Leaving out the images, please reproduce each line below exactly.

+++ SOURCE MATERIAL

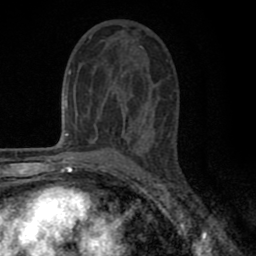
Breast MRI (dynamic contrast-enhanced), one axial slice. Position 40 of 80 along the scan axis. Cropped to one breast. Dynamic contrast-enhanced series, time point 2 of 8 at this slice position (early post-contrast). 1.5 T. TE 2.7 ms, TR 6.6 ms. 256 × 256 image matrix. Female patient.
Annotated regions visible in this slice (semi-automatic segmentation, software-assisted and operator-edited):
- enhancing-tissue mask used for the functional tumour volume (all voxels passing the contrast-enhancement thresholds inside the analysis volume; usually the tumour): box from (x=77, y=35) to (x=144, y=143) px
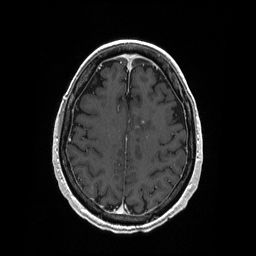
Brain MRI from a brain-tumour surgery series, one axial slice. Slice 70 of 208 in the series (ordered by position). T1-weighted post-contrast. 256 × 256 image matrix, field of view 256 × 256 mm. From the clinical record (not read from this slice): histopathology: Primary diffuse large B-cell lymphoma; tumour location: Left Corpus Callosum (Frontal).
Structures marked on this image (manually delineated by an expert):
- tumour: bounding box (x1, y1, x2, y2) in pixels: (137, 121, 145, 125)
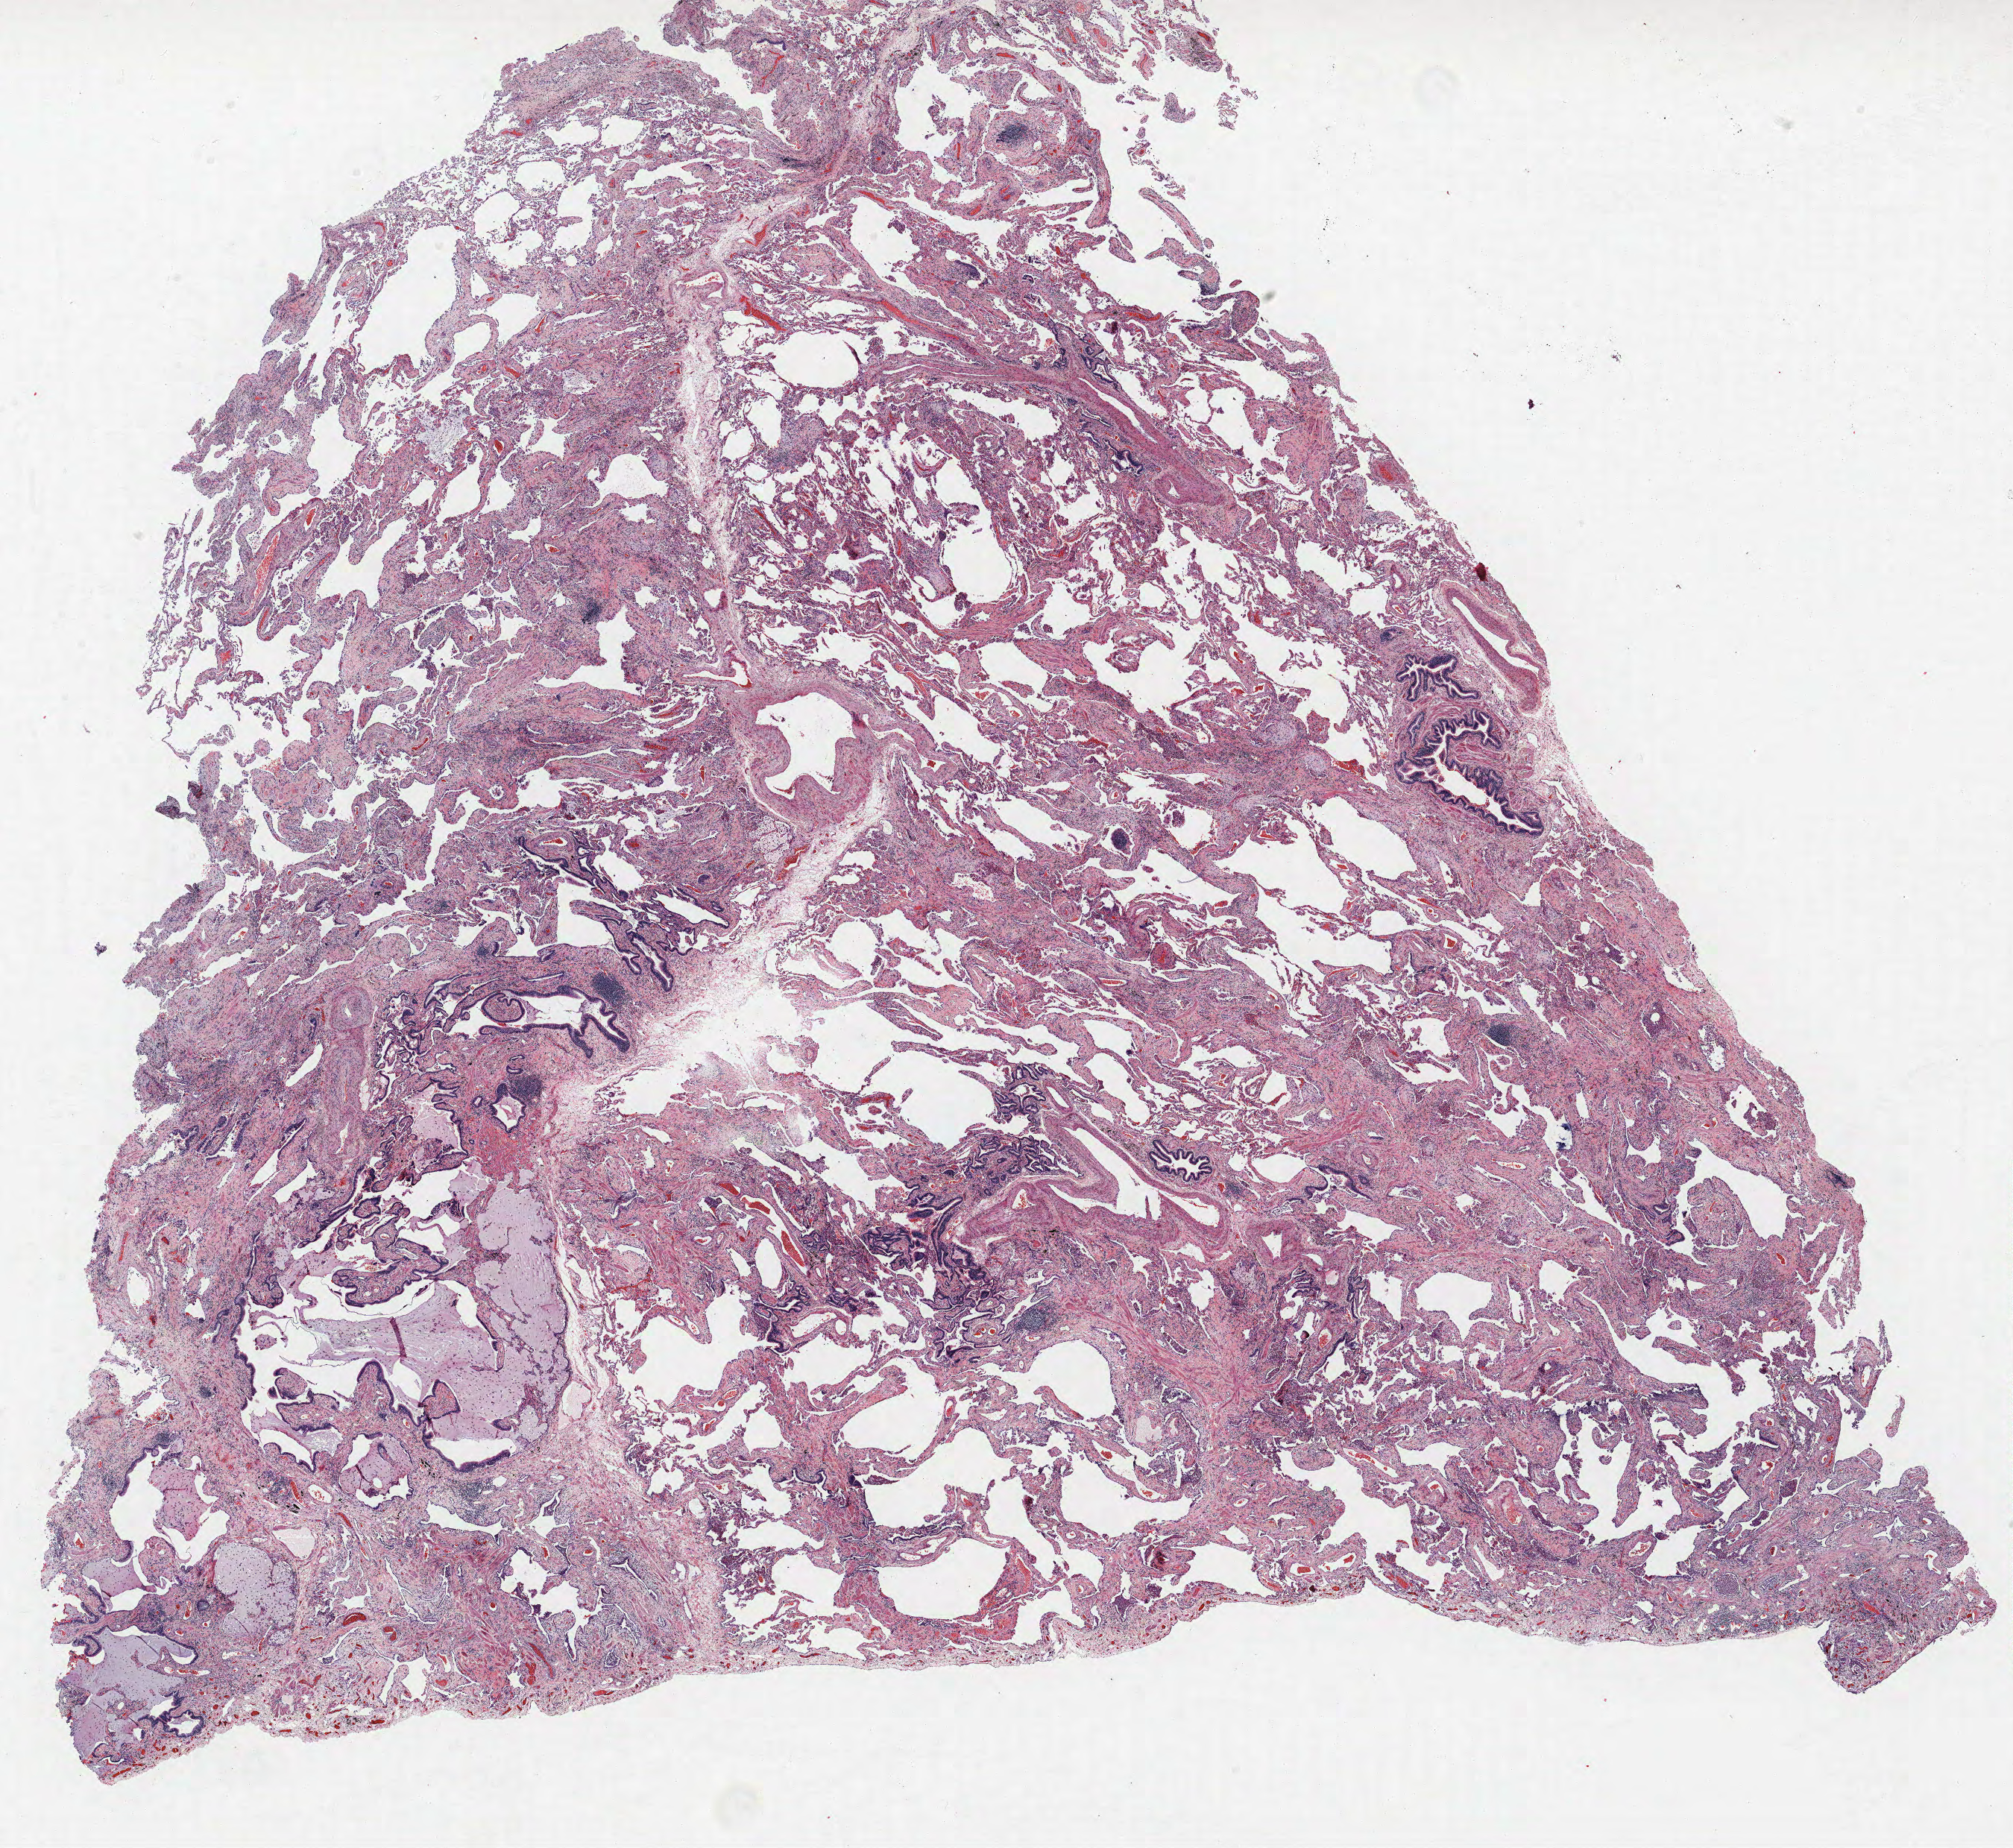
H&E-stained whole-slide image, whole scanned area (about 21.6 x 19.8 mm) shown as a low-resolution overview. Formalin-fixed paraffin-embedded (FFPE) section. Lung. Female patient, aged 56 at enrolment. Current smoker at enrolment. Grade: moderately differentiated (G2).
• participant's lung-cancer diagnosis: Squamous cell carcinoma, NOS
• primary tumour location (clinical record): right lower lobe
• tumour size (pathology): 17 mm
• stage (AJCC 6th edition): IA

++++++

→ TASK OUTPUT
Breast MRI (dynamic contrast-enhanced), one axial slice. Position 40 of 80 along the scan axis. Cropped to one breast. Dynamic contrast-enhanced series, time point 2 of 8 at this slice position (early post-contrast). 1.5 T. TE 2.7 ms, TR 6.6 ms. 256 × 256 image matrix. Female patient.
Annotated regions visible in this slice (semi-automatic segmentation, software-assisted and operator-edited):
- enhancing-tissue mask used for the functional tumour volume (all voxels passing the contrast-enhancement thresholds inside the analysis volume; usually the tumour): box from (x=77, y=35) to (x=144, y=143) px
Brain MRI from a brain-tumour surgery series, one axial slice. Slice 70 of 208 in the series (ordered by position). T1-weighted post-contrast. 256 × 256 image matrix, field of view 256 × 256 mm. From the clinical record (not read from this slice): histopathology: Primary diffuse large B-cell lymphoma; tumour location: Left Corpus Callosum (Frontal).
Structures marked on this image (manually delineated by an expert):
- tumour: bounding box (x1, y1, x2, y2) in pixels: (137, 121, 145, 125)
H&E-stained whole-slide image, whole scanned area (about 21.6 x 19.8 mm) shown as a low-resolution overview. Formalin-fixed paraffin-embedded (FFPE) section. Lung. Female patient, aged 56 at enrolment. Current smoker at enrolment. Grade: moderately differentiated (G2).
• participant's lung-cancer diagnosis: Squamous cell carcinoma, NOS
• primary tumour location (clinical record): right lower lobe
• tumour size (pathology): 17 mm
• stage (AJCC 6th edition): IA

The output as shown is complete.